A deal has been proposed between the US and the EU over data sharing, intended to ensure the safety of EU citizens’ data when transferred to the United States.
The EU-US Privacy Shield replaces the ‘Safe Harbor’ agreement, which was challenged by Austrian law student Max Schrems in light of revelations by Edward Snowdon that the data of EU citizens was routinely accessed by security agencies in the US. Vera Jourová, the European Commissioner for Justice, explained that the US had given “binding assurances that the access of public authorities for national security purposes will be subject to clear limitations, safeguards and oversight mechanisms.” The deal includes an annual review of the effectiveness of those assurances and the setting up of a new US body responsible for investigating EU data protection complaints.
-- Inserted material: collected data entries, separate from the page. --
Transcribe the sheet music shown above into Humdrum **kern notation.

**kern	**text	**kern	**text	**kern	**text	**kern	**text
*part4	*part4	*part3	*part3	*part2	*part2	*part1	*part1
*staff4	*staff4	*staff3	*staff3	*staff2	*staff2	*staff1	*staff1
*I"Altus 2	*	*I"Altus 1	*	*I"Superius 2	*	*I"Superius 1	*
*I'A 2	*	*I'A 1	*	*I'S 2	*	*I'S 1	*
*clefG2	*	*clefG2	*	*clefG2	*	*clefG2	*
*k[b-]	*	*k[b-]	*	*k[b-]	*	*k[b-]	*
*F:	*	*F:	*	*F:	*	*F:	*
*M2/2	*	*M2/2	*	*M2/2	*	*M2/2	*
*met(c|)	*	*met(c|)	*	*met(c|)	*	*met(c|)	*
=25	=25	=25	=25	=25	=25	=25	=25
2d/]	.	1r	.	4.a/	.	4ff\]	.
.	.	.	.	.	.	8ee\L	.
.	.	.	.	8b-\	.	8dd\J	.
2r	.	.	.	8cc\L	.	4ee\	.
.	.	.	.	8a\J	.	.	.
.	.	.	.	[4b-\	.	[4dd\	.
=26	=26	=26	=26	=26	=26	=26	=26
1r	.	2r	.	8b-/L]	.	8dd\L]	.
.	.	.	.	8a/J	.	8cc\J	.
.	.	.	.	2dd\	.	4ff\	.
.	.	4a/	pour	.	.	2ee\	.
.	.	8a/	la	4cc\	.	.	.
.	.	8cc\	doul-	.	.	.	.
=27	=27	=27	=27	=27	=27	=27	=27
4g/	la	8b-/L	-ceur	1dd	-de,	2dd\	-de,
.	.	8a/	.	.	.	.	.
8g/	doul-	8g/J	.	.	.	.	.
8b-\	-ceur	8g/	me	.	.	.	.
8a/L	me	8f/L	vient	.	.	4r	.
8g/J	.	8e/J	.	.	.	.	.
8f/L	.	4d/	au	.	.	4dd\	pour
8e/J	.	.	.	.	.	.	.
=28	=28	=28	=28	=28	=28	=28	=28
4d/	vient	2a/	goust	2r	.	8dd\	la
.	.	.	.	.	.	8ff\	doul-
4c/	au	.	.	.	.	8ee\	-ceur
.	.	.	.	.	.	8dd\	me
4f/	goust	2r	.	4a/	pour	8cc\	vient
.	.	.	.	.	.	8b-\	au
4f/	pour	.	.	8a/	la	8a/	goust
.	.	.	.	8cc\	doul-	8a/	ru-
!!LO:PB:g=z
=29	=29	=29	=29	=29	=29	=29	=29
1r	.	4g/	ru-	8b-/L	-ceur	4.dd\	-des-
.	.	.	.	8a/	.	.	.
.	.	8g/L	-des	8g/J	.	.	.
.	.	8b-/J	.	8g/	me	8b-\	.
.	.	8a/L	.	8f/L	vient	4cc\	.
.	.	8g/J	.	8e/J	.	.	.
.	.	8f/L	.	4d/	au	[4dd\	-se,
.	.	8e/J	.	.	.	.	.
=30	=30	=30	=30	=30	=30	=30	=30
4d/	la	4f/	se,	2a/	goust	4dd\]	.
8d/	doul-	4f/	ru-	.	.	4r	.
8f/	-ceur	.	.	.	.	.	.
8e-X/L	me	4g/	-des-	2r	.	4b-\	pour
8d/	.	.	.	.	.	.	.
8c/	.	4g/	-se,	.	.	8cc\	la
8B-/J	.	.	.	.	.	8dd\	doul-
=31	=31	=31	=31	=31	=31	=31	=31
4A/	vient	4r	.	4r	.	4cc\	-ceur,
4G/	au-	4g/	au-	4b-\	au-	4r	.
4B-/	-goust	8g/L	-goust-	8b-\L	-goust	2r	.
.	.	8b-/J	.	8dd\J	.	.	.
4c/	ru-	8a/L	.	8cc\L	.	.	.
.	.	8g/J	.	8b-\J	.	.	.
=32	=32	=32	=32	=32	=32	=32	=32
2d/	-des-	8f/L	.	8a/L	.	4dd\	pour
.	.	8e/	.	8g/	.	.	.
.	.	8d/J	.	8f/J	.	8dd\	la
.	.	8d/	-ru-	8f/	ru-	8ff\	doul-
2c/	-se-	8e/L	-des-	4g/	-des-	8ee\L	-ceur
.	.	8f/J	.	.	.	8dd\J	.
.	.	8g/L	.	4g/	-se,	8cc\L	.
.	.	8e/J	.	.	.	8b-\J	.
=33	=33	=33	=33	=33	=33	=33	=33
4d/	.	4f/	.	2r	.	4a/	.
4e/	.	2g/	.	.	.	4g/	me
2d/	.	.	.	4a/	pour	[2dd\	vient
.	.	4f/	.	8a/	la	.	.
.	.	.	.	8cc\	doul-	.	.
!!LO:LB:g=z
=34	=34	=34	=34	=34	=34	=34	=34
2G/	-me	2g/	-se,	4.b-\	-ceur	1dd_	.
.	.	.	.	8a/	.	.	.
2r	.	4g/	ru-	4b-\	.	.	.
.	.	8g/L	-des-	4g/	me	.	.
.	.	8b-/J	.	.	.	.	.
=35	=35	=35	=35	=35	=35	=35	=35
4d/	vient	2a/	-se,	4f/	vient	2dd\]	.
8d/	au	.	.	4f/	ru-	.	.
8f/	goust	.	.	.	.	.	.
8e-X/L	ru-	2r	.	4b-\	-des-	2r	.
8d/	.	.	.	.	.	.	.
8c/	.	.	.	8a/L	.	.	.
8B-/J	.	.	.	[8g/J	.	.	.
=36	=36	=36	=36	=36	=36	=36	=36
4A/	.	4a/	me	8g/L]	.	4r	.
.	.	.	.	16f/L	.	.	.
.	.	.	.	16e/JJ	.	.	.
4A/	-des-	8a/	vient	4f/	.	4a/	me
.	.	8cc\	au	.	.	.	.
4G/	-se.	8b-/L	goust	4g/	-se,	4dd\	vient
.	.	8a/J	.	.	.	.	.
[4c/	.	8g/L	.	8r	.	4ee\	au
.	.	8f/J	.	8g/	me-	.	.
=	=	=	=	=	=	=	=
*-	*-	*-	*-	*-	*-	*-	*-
The deal is likely to be welcomed by service providers such as Facebook and Google, as it ensures the easy transfer of data outside of the EU to companies who follow the new rules, which are intended to provide an equivalent level of protection for EU citizens as found within the EU itself. However, many will wait and see whether the deal proves robust in the face of potential further legal challenges, as it does not prevent authorities in the US from accessing data – instead merely subjecting them to ‘limitations’. Data can still be accessed where the authorities consider it ‘necessary and proportionate’, leaving open the possibility that privacy will not be protected in a meaningful way.
Before being formally adopted, the agreement is subject to a short consultation period in which the 28 national data protection authorities (Article 29 Working Party) will advise on the details.